Niek F. van Hulst – Institut de Ciències Fotòniques (ICFO)

Molecules are composed of atoms and electrons; their arrangement determines the energy states and spectroscopy, i.e. the response of a molecule to incident colours of light. A specific molecule has a corresponding specific response, which underlies the essence of optical spectroscopy. Yet in the real world, in a liquid or solid host, molecules do change their conformation depending on the local “nano”-environment. As a result, even for chemically identical molecules, each molecule has a shifted absorption spectrum, and in a typical single molecule experiments an unknown fraction is easily missed. Capturing all molecules is challenging as they fluctuate, blink and bleach: one needs to keep track of all colours at the same time.

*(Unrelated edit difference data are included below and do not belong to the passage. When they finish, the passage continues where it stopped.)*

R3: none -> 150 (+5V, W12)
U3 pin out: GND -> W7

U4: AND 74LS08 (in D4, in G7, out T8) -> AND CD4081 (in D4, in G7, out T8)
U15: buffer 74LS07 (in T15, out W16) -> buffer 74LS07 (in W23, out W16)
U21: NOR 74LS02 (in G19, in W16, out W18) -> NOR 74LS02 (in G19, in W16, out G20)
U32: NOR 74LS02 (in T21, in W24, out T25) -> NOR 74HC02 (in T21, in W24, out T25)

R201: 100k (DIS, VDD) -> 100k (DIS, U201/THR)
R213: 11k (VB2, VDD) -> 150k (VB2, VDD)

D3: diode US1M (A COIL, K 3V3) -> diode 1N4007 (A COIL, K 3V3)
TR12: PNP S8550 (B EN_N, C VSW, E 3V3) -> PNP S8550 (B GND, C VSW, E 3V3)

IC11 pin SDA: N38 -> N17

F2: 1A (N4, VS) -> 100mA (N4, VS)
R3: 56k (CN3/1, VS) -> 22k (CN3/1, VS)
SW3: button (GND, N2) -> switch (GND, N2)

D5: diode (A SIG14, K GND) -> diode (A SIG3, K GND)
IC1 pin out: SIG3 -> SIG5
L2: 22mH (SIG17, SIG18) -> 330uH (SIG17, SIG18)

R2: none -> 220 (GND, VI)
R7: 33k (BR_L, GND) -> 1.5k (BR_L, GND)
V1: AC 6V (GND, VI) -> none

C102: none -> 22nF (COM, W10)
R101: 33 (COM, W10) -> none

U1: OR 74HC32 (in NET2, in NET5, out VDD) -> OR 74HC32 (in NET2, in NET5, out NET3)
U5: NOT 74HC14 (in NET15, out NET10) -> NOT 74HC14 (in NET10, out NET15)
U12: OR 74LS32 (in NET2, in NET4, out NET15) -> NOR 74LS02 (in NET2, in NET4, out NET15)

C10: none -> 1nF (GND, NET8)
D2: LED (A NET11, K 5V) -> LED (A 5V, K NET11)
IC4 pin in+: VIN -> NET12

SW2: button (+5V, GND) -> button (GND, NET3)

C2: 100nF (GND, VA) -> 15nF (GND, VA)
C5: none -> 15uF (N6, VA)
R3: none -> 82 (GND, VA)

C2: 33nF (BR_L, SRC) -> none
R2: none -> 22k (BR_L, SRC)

To this end we have developed a novel approach based on interferometric white light excitation combined with confocal fluorescence detection, revealing the specific colour of each molecule individually and bringing single molecule excitation spectroscopy side-by-side to single molecule emission spectroscopy. The interferometric approach, exploiting broad-band femtosecond pulses and rapid delay line scanning, is resilient against blinking and bleaching as the entire excitation spectrum is probed at once. Unprecedented spectral heterogeneities of single molecules, with individual excitation spectra shifted in wavelength by more than 100 nm are revealed. Conventional narrow-band excitation techniques would be incapable to capture the whole extent of the spectral distribution and would meagerly miss out on molecules detected by the broad-band scheme.

The new femtosecond single molecule excitation spectroscopy addresses the ultrafast dynamics in the electronic excited state, giving access to the interaction between individual molecules and their environment as well as biomolecules in more complex systems. Equally, the technique will prove useful to follow slow-occurring chemical reactions in time through changes in the molecular excitation spectrum both in solution and on the single-molecule level.


Piatkowski L, Gellings E & van Hulst N F 2016, ‘Broadband Single Molecule Excitation Spectroscopy’, Nature Communications, 7:10411.